I have collected a such sentence:
It's not what you do once in a while, it's what you do day in and day out that makes the difference.
Well,I know what the sentence say,but It have two subject???
I have collected a such sentence:
It's not what you do once in a while, it's what you do day in and day out that makes the difference.
Well,I know what the sentence say,but It have two subject???
What's at issue here is not two subjects but two entire independent clauses, each with its own subject and predicate.
It's not what you do once in a while.
It's what you do day in and day out that makes the difference.
When start learning to write your teachers insist on your following certain "rules". One of those "rules" is the prohibition of comma splicing: joining two independent clauses with a comma instead of a conjunction like and or but.
But this isn't a real rule: it's a teaching rule, for children, who tend to run everything together when they write.

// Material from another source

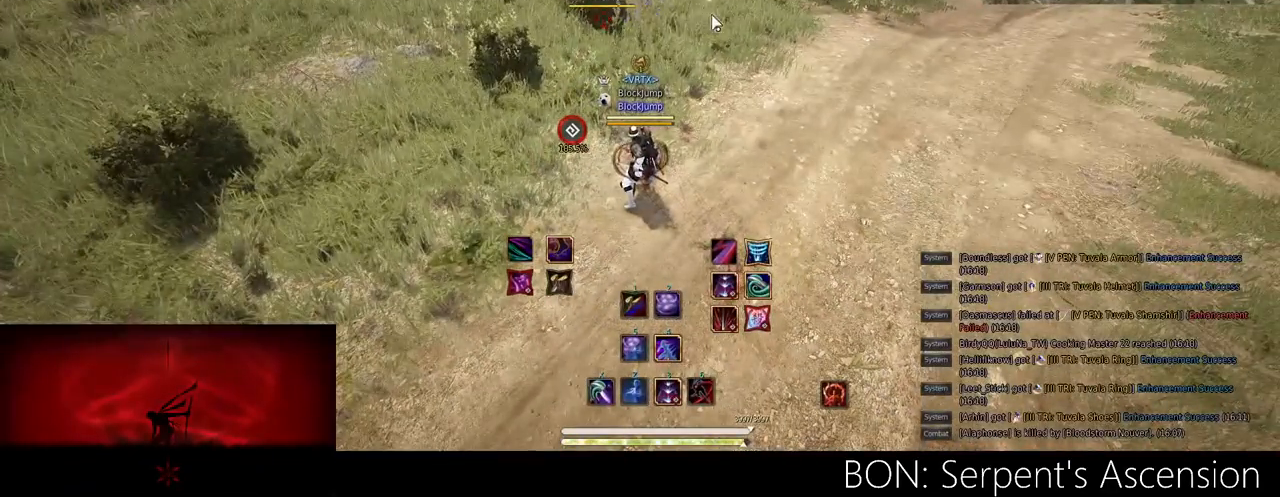
{"keys": ["w"], "mouse": [], "events": [[117, "w", "down"]]}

As you get older, and particularly as you read more and more, you find that rules like this are frequently broken by Real Writers when they have good reasons for doing so.

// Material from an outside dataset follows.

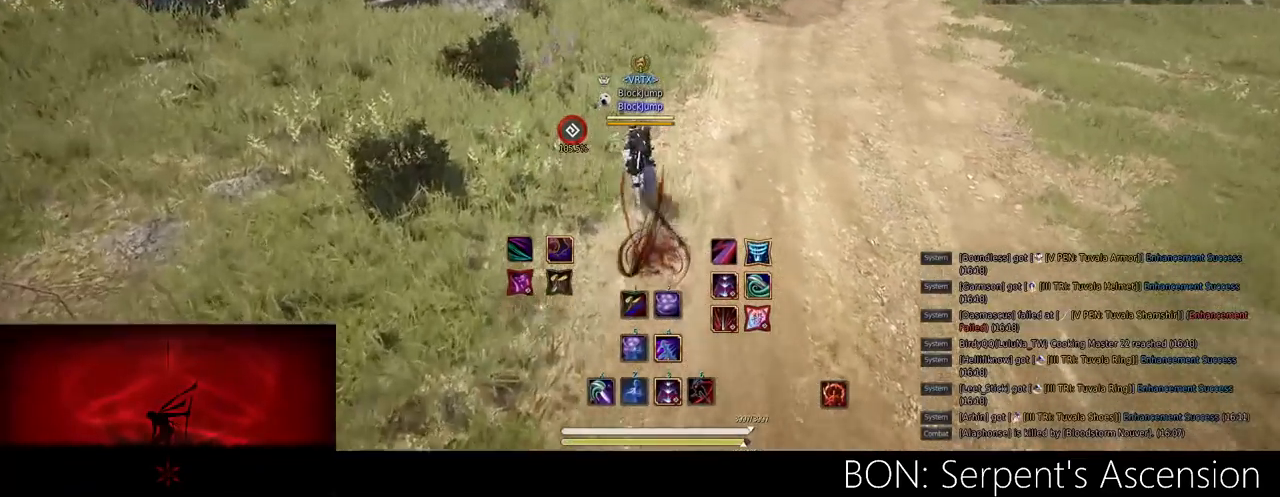
{"keys": ["w"], "mouse": [], "events": []}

This is a case where there is a good reason for employing a comma splice. What you have here is two contrasting independent clauses which have the same structure—and which in fact share the same final complement. This is the full thought which underlies the sentence, laid out so you see the parallels:
It's not what you do once in a while [that makes the difference],
it's what you do day in and day out that makes the difference.
The author expresses this as a single sentence to make sure you understand that the first clause is incomplete: it's not a simple declaration, it's an it cleft construction, which isn't finished until it's completed with the relative clause at the end.